- _PASSAGE FOR REVIEW_
Who will speak for Berkeley (and the East Bay) in Sacramento?

Becky O'Malley
Sunday July 30, 2017 - 01:01:00 PM

UPDATE, 8-4-15. It's summer and the Berkeley City Council is on its long vacation, so I might not get around to a new editorial this week, and some of our regulars are also away. Stay in touch--some new pieces are in, and more on the way. And also, click "more" if you haven't read the previous editorial.  

“All politics is local.”

That’s a truism or perhaps a cliché often attributed to one-time Speaker of the House Tip O’Neill, but it probably predates him. With today’s instant updates from social media, it’s desperately hard not to be distracted by the Washington circus, but stuff is happening at the state and local levels whether we notice it or not.

Local outrages are not so easy to miss. Around here last week in certain segments of the online opinionate there’s been justifiable outrage about the fact that Berkeley has no public toilets which are open 24/7, which is hard on people who have no homes and therefore no private toilets.

Citizen efforts to provide a portable toilet for the very civilized encampment of otherwise homeless people next to BART on Adeline Street have been stalled for much too long in a typical Kafkesque bureaucratic nightmare with Berkeley officials. Maybe next week they’ll get lucky, but meanwhile we owe a big vote of thanks to Sweet Adeline bakery for graciously sharing their facilities with needy residents.

This struggle has sucked up a lot of energy from the loosely defined Friends of Adeline, who have been trying to prevent gentrification by speculators who’d like to use all the available development sites in their neighborhood to construct market rate extravaganzas instead of low-cost housing. But it’s hard to completely forget about what’s been happening when the resultant buildings loom ever larger and definitely uglier in what used to be the viewshed for south central Berkeley. (Case in point: Parker Place. Huge, vacuous, pricey and vacant.)

- _JOB ITEM 1_
Print the stretch of the Berkeley editorial from "UPDATE, 8-4-15. It's" through "the previous editorial.".
- _JOB ITEM 2_
In the Berkeley editorial, which bakery is thanked for sharing its facilities with needy residents?
- _JOB ITEM 3_
List the words the Berkeley editorial uses to describe Parker Place.

- _EXTRACTED MATERIAL_
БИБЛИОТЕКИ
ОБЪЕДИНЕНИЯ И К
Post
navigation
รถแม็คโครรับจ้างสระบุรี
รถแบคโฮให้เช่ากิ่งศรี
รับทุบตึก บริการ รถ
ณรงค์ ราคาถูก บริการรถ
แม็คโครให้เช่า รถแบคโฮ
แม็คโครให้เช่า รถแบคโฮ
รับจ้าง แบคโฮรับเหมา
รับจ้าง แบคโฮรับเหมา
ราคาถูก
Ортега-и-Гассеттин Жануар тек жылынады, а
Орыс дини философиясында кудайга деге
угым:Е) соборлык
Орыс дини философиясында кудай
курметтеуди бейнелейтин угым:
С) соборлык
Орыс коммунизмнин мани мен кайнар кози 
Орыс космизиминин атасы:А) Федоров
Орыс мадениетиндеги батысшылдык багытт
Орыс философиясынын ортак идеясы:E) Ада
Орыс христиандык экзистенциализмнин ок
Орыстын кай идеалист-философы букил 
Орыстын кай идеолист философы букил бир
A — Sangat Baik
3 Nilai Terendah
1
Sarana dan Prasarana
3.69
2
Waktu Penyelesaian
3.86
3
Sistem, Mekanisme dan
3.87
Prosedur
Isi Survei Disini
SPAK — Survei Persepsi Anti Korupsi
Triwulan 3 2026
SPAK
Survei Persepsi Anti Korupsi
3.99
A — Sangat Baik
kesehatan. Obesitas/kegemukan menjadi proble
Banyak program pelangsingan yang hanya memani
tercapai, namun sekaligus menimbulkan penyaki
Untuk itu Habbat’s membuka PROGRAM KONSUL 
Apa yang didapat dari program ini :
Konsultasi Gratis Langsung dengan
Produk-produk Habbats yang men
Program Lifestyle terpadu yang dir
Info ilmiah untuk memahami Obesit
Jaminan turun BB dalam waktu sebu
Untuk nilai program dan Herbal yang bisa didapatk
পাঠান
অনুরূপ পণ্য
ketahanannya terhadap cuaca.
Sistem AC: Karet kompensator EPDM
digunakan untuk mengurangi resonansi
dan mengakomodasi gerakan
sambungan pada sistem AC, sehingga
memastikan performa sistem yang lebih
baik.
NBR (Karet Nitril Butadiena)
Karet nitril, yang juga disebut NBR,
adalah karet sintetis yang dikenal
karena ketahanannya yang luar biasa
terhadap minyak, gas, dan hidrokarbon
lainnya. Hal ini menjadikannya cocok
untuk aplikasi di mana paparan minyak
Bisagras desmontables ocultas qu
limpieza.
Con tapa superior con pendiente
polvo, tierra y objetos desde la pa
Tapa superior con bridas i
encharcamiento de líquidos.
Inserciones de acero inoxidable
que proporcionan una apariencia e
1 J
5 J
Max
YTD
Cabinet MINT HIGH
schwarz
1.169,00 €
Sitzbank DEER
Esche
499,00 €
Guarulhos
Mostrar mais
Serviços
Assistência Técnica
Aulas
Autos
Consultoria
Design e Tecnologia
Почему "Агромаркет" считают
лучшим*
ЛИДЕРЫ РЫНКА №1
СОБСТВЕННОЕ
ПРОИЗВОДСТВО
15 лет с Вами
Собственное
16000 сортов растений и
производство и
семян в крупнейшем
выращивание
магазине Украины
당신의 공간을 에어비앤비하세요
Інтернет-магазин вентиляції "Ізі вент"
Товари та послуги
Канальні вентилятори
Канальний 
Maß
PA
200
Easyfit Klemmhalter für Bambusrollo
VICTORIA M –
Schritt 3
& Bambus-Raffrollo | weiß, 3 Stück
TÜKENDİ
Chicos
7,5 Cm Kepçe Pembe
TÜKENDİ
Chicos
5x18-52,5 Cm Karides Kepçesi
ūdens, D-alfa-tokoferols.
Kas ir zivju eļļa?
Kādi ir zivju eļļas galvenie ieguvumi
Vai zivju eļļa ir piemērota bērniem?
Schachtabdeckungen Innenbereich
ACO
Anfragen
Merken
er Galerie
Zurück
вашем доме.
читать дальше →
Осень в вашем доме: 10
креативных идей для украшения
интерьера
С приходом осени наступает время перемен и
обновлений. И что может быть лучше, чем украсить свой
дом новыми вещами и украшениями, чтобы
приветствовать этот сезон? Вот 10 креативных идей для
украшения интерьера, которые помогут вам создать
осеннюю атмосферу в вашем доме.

- _TASK ANSWER 1_
UPDATE, 8-4-15. It's summer and the Berkeley City Council is on its long vacation, so I might not get around to a new editorial this week, and some of our regulars are also away. Stay in touch--some new pieces are in, and more on the way. And also, click "more" if you haven't read the previous editorial.

- _TASK ANSWER 2_
Sweet Adeline bakery

- _TASK ANSWER 3_
Huge, vacuous, pricey, vacant